El problema de Casado y el PP es que si no ha sido capaz de encajar a su portavoz parlamentaria en el engranaje de su estructura, cómo podrá integrar y recomponer el espacio del centro derecha, ocupado por tres partidos políticos, para presentar una alternativa sólida al actual gobierno. Este es el drama que esconde la destitución de Cayetana Álvarez de Toledo, mujer libre, inteligente y brillante que no ha encontrado acomodo dentro de la estrategia popular. Nombrarla portavoz fue un riesgo que asumió el propio Casado, pues cualquiera que la hubiese seguido en sus columnas periodísticas sabía de sobra que Cayetana era espíritu libre y verso suelto. Ahora se impone la máxima de la moderación, que está muy bien porque el país tampoco está para muchos debates ideológicos y bastante tiene con la confrontación que buscan los que no desean otra cosa. Pero Pablo se ha hecho una enmienda a sí mismo, volviendo al marianismo del que renegaba. Y, sin pretenderlo, le ha dado una victoria a la izquierda, que todavía se frota los ojos.

El problema de Cayetana era que su discurso atacaba frontalmente los presupuestos de lo políticamente correcto impuestos por la izquierda. Es increíble la capacidad de agitación y propaganda que tienen socialistas y comunistas, que habiendo fracasado estrepitosamente en cualquier proyecto económico que hayan querido levantar en algún país, han conseguido, sin embargo, que sus presupuestos políticos fueran aceptados sin rechistar por quienes con otros planteamientos antitéticos a los suyos, ganaron la batalla del crecimiento económico y el desarrollo. Solo cuando la izquierda clásica aceptó el principio liberal de la iniciativa privada y la libertad individual, creando así la socialdemocracia, pudo desarrollar proyectos atractivos de país como ocurrió en las naciones nórdicas o aquí mismo en España, durante buena parte del gobierno de González. Sin embargo, al final, la deuda y el déficit en los que tanto creen, terminan empobreciendo a las sociedades.
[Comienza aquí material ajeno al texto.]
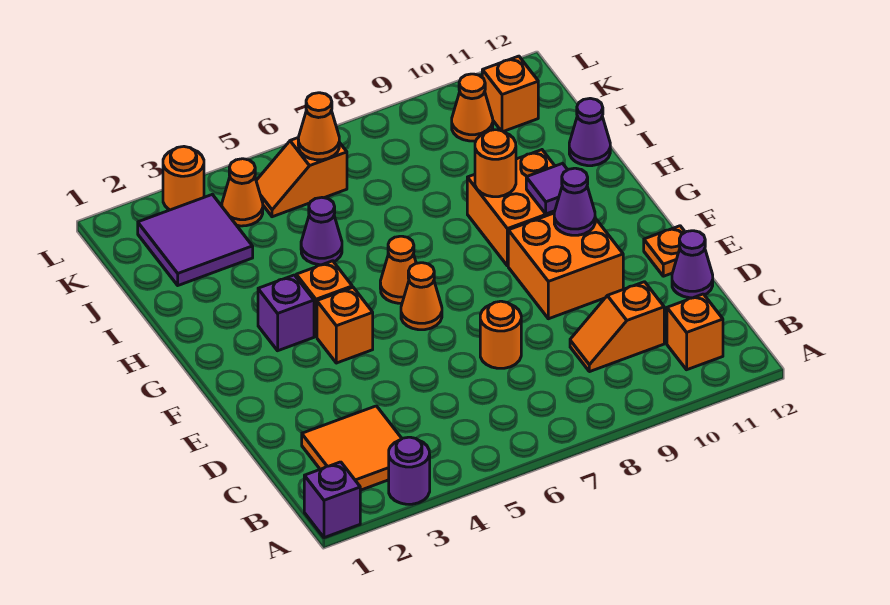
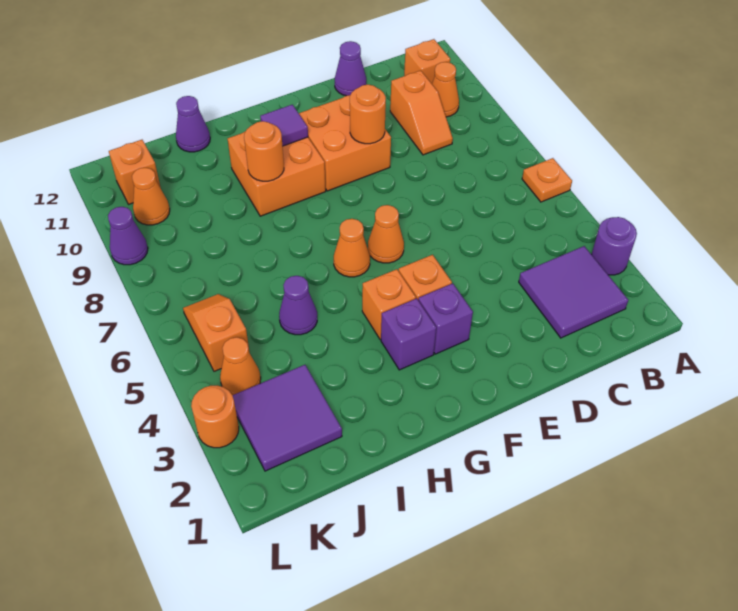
purple 1x1 brick [304,462,360,538] -> purple 1x1 brick moved to [418,283,473,354]
orange 2x2 tile [302,406,402,490] -> purple 2x2 tile [519,246,628,338]
orange 1x1 round brick [480,301,521,368] -> orange 1x1 round brick moved to [350,85,386,144]
orange 1x1 plate [644,226,685,276] -> orange 1x1 plate moved to [522,158,572,202]
purple 1x1 cone [554,168,595,235] -> purple 1x1 cone moved to [108,207,148,265]
orange 1x2 slope [256,138,347,217] -> orange 1x2 slope turned to [183,294,250,371]
orange 1x1 cone [298,93,339,160] -> orange 1x1 cone moved to [432,62,459,117]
Y luego tiene que volver el hermano serio liberal a poner las cosas en su sitio para reconstruir lo quebrado.

La decapitación de Cayetana supone entregar la cuchara del debate ideológico que a parte de su electorado natural de derechas interesa. Creo, sin embargo, que ha habido más choque de caracteres que otra cosa. Se habla de giro a la moderación, pero se niegan a pactar los presupuestos con el Psoe. Pues que me digan entonces cómo quieren que España reciba el dinero europeo. Por suerte o desgracia, tenemos el gobierno que ha sido votado por la ciudadanía y legítimamente constituido. Estamos en una situación límite, dificilísima, probablemente la más difícil que nos toque vivir en mucho tiempo. Y la oposición –es mi punto de vista- debe oscilar entre la crítica acerada y la colaboración leal, siempre que sea posible.

Espero que el PP encuentre el sitio y el norte de una vez por todas, porque será bueno para España, sobre todo ante un gobierno incapaz y mentiroso, del que ya hemos visto lo que da de sí. No se van a ir ni con agua hirviendo, pues como dice el refrán manchego, dónde van que más valgan. Por eso, la misión principal de Casado es acertar en la reconstrucción de un espacio político que pueda propiciar, primero la colaboración y luego, la alternativa. Si se aclara, naturalmente. Porque para contar y transmitir a los demás lo que uno es, primero debe saberlo uno mismo.